A dairy-farmer-turned-successful-entrepreneur writes to his descendants about lessons learned in life and business.
Krebs has a deep appreciation for the teachings of his ancestors. Time-tested on harsh Wisconsin farms, these dictums guided him from the barn to the boardroom, their wisdom never wavering whether the project at hand was a stroll through a junkyard or the leadership of a corporate team. Filled with inimitable advice on teamwork, problem solving and loyalty, Krebs’ book ably relates how working on a threshing crew or as part of a barn raising informs a successful voyage in all facets of life—and is actually more illuminating than what can be learned at corporate seminars.

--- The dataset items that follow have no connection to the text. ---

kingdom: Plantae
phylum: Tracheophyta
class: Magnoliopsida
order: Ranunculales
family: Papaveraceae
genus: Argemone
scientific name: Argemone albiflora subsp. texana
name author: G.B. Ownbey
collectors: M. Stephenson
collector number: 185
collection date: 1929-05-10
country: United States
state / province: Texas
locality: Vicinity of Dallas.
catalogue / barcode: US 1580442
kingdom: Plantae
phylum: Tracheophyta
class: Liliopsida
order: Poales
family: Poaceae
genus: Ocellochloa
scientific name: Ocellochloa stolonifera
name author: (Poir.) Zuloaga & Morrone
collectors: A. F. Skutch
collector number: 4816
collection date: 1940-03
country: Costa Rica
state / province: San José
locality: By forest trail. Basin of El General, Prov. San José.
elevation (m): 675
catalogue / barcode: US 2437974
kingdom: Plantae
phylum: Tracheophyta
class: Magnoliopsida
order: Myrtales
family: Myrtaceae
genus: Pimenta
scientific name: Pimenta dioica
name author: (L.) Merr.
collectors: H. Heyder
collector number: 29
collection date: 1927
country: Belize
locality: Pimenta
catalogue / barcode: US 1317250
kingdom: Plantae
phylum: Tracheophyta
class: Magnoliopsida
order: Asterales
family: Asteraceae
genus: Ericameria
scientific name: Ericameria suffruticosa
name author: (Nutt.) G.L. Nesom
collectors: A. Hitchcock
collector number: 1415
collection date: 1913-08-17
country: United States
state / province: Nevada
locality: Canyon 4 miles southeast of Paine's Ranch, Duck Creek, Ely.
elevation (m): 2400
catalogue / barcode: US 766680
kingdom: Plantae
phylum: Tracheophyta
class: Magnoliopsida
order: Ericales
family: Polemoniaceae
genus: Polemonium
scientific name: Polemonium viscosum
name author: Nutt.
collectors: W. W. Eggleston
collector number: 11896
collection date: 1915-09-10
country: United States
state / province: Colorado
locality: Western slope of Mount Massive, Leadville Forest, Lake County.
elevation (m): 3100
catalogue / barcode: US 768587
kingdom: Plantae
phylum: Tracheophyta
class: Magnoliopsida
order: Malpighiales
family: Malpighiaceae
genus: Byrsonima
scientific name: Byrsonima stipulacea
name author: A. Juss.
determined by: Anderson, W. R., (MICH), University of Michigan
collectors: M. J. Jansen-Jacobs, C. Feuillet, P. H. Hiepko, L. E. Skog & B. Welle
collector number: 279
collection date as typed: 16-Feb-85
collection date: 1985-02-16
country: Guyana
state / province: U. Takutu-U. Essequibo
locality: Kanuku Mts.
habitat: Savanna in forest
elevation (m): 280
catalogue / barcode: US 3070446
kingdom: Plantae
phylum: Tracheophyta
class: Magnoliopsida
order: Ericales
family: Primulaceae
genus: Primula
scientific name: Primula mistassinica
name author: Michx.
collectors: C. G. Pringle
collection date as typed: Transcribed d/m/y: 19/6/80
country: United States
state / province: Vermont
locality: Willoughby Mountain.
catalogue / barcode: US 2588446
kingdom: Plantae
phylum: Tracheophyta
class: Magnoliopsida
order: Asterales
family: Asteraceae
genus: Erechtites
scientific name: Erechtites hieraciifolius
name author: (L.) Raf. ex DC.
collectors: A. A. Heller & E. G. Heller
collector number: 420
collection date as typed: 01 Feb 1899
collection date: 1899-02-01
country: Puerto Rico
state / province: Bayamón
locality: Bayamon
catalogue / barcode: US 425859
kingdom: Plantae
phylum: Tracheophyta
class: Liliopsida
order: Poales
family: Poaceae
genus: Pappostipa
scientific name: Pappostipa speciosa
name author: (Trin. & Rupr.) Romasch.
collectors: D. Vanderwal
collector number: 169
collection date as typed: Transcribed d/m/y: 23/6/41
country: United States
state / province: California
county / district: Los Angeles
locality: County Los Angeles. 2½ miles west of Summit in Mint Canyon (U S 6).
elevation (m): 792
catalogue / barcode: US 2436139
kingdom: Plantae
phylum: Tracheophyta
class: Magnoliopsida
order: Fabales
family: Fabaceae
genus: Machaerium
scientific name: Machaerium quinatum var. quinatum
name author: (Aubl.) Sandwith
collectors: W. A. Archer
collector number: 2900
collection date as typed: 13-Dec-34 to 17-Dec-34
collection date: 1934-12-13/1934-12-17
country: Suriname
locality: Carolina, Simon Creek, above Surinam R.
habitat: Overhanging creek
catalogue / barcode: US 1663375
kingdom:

He breaks his chapters down into sections with practical headings such as “Always Dress for the Job,” “The Need for a Positive Outcome Creates Courage” and “Americans Should Buy American.” Toward the end of the text, in the midst of a touching final chapter, the central metaphor of the book is defined—a barn is a place of shelter and comfort, but the real reward is not the barn itself, rather it’s the lessons and relationships that are forged in the building process. The simple, self-effacing text and the lessons gleaned from his relatives and from his career as a communications entrepreneur amount to a love letter to his family, past and future (superficially aimed at general readers, Krebs acknowledges that his book is truly intended for his grandchildren and their children). Thus, this book may not appeal to all readers, particularly those who have no interest in 19th and 20th century farming practices. But for Krebs’ descendants, it will be a wonderful treat from a thoughtful relative.
Wisdom that spans time and place, from an author perfectly suited to dispense it.